# Gamo Air Rifles



## Dreamer69 (Oct 28, 2014)

I am just curious about them. Been reading reviews and some are good and some are bad. Just wanting to get something soon that will shoot squirrels. Looked at Gamo and Crosman at Walmart and other sporting goods store. What is yalls input on the Gamo?


----------



## Horns (Oct 28, 2014)

I have a Gamo Bone Collector edition. I like the air gun but the Gamo scope on it is trash. I need to replace it. I bought it to shoot squirrels in the yard as well.


----------



## chadf (Oct 28, 2014)

.22lr with sub sonic ammo........... 
Thubbbbb ! Plop !


----------



## chadf (Oct 28, 2014)

.22lr with sub sonic ammo........... 
Thubbbbb ! Plop !


----------



## Randy (Oct 28, 2014)

I also have the bone collector.  Yea the scope is cheap but works, at least so far.  It's not a 100 yard gun but at 40 a squirrel does not stand a chance.


----------



## TrueBlueEagle (Nov 4, 2014)

If you dont mind spending a little bit more, I have this one. It has an amazing finish for a pellet rifle. Fires really great as well and powerful. Watch some reviews on it and you'll see. 
http://www.pyramydair.com/s/m/Hatsan_95_Air_Rifle_Combo_Walnut_Stock/2678


----------



## scott stokes (Nov 12, 2014)

For a spring gun I would get RWS34  in .22


----------



## markland (Nov 24, 2014)

Check out Flying Dragon Air Rifles, he can set you up with and get it tuned and will shoot excellent.  I got my XS46U from him and had him do the gas piston in it and shoots incredible.  Over 1000fps with mid-weight pellets and 1/2-5/8in groups at 50yds.


----------



## VisionCasting (Feb 12, 2015)

I've got a Gamo Bone Collector from Air Gun Depot (refurb online for around $120 as I recall) - 1300fps.  Replaced the cheap scope with a CenterPoint Zombie Mil Dot with lighted reticle ($50'ish).  I can headshot a squirrel at 30yds every time.  

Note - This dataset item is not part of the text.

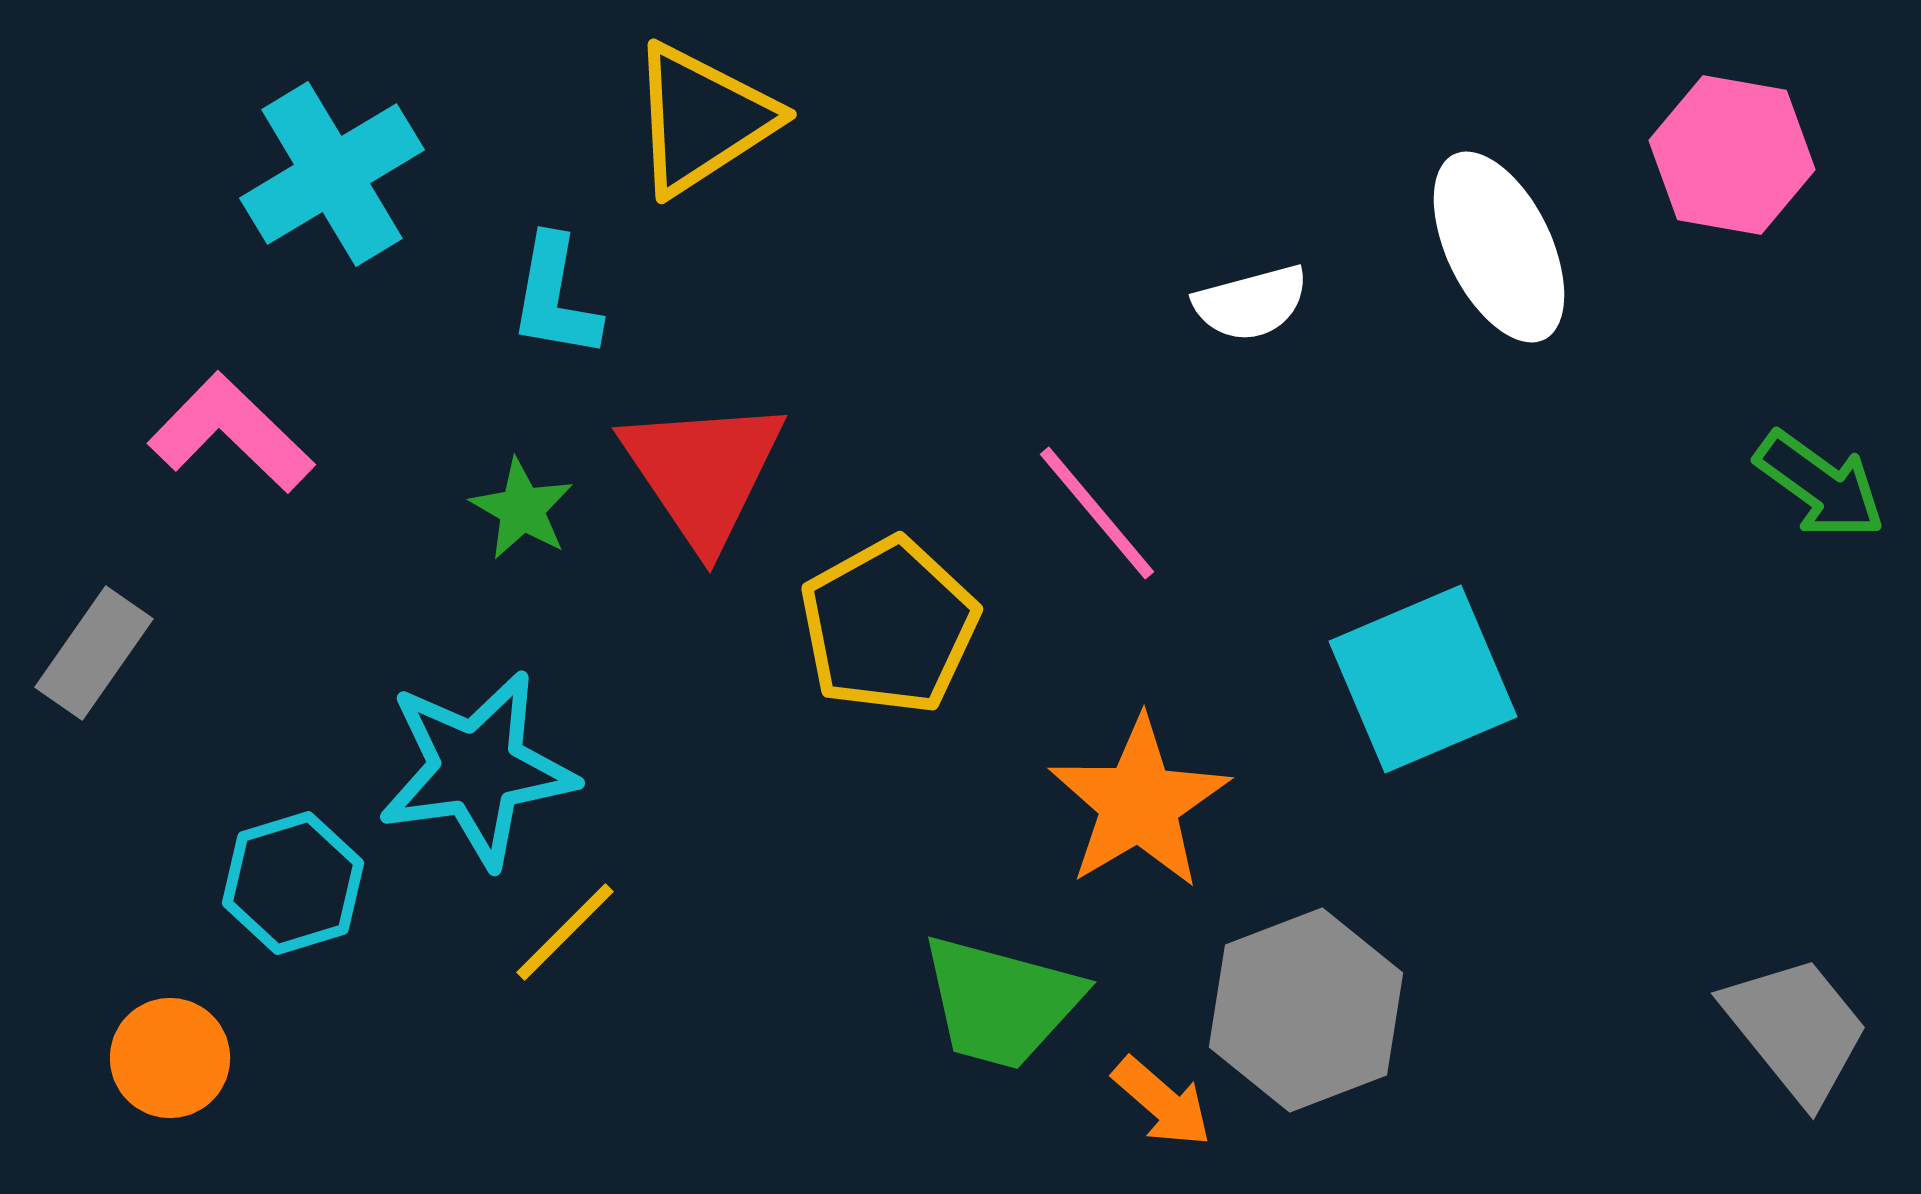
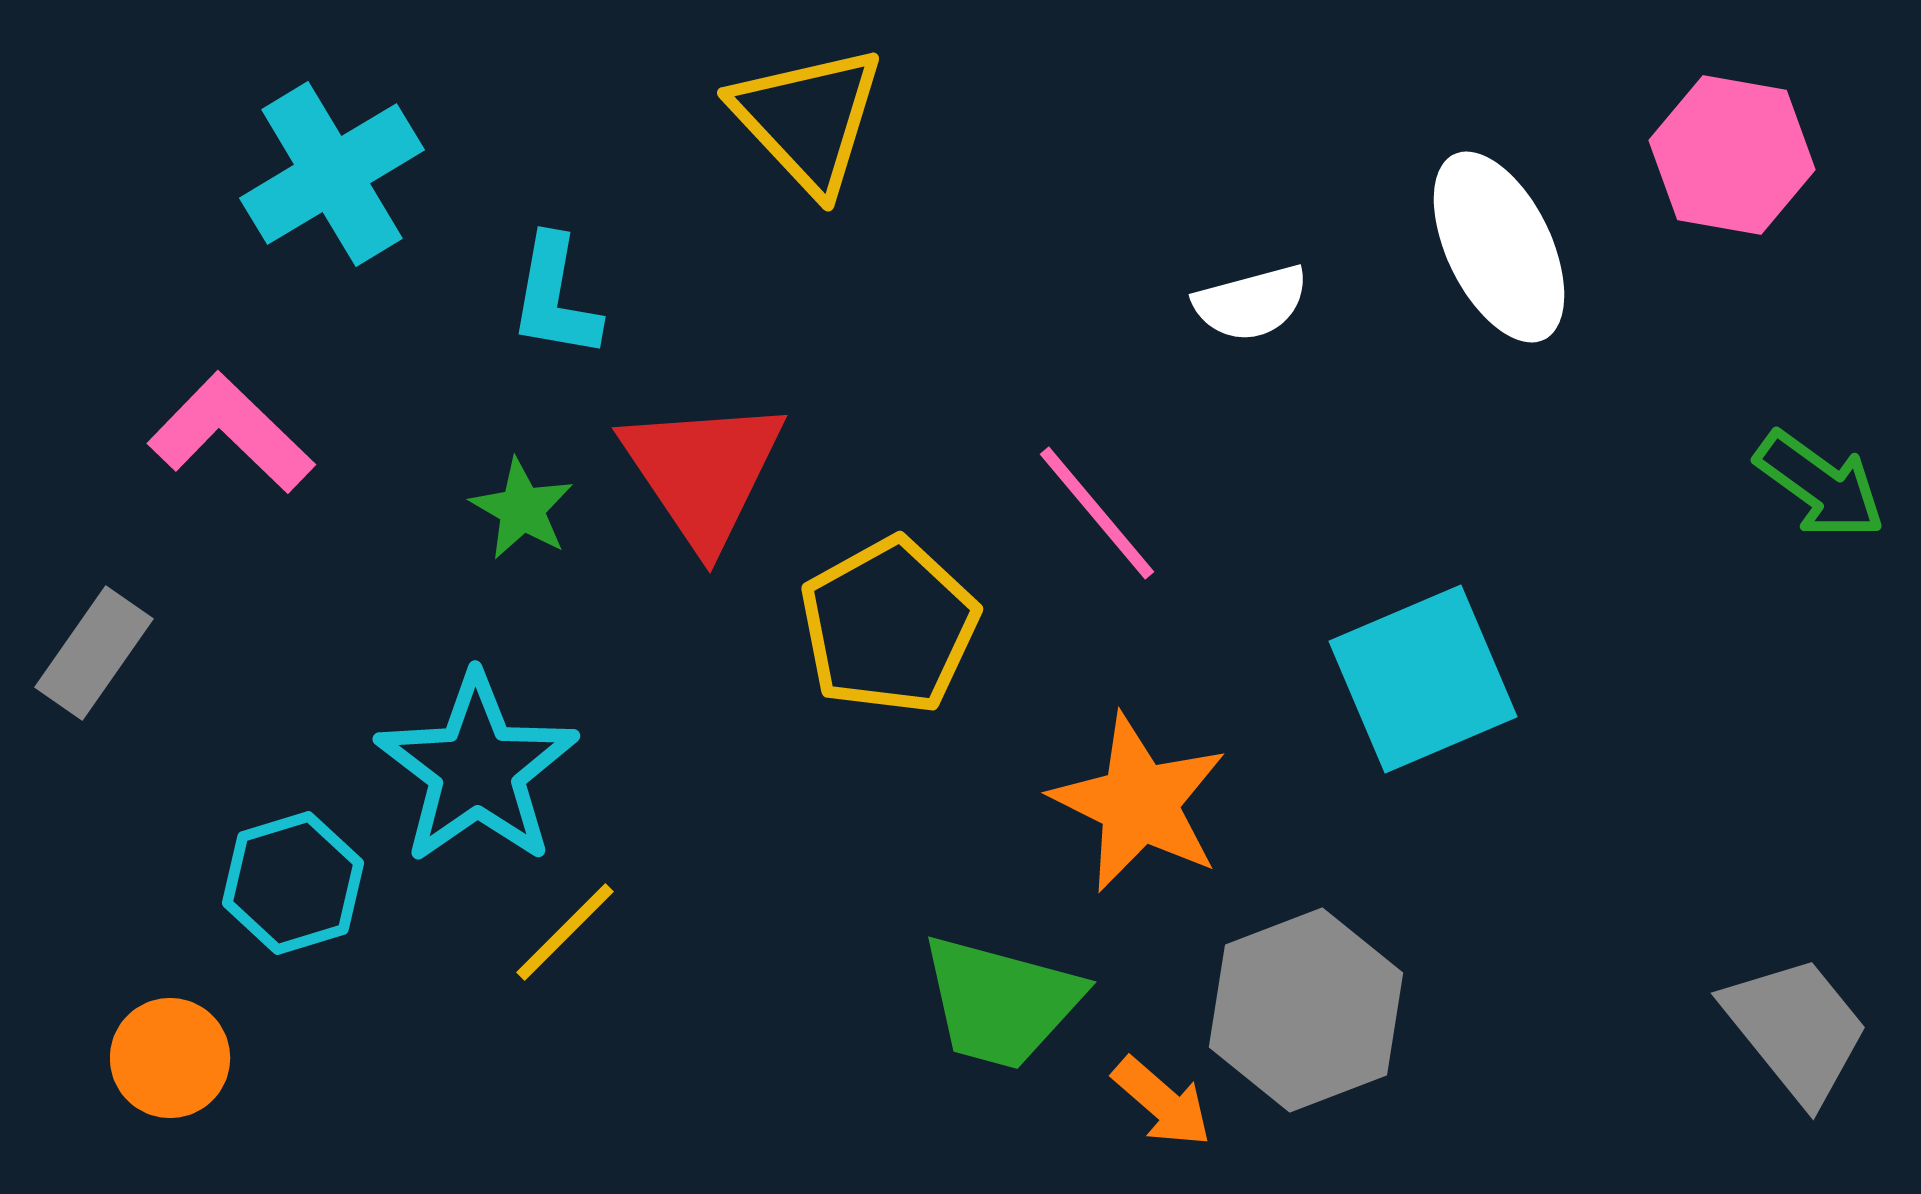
yellow triangle: moved 106 px right; rotated 40 degrees counterclockwise
cyan star: rotated 27 degrees counterclockwise
orange star: rotated 15 degrees counterclockwise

Fair warning - ammo matters!  Mine performs best with HP lead (not steel).  The chisel tip tumbles and isn't nearly as accurate in mine.  I had to try 4-5 different profiles until I found the best one for my setup.  

Good luck!


----------



## ChattNFHunter (Feb 12, 2015)

PreCharged Pneumatics are the way to go.  Yes get ready to tap into your retirement fund a little, but they sure do shoot straight and hit hard!  The benjamin marauder .25 caliber is pretty darn deadly.  And it will lay down a sub 1" group at 60 yards.


----------



## dawg2 (Feb 13, 2015)

Dreamer69 said:


> I am just curious about them. Been reading reviews and some are good and some are bad. Just wanting to get something soon that will shoot squirrels. Looked at Gamo and Crosman at Walmart and other sporting goods store. What is yalls input on the Gamo?



PLAN on buying a new scope if it comes with a Gamo scope.


----------



## bhaynes (Mar 26, 2015)

I can't tell you how many squirrels my wife has killed with our Gamo. Doesn't take much to get the scope off though.


----------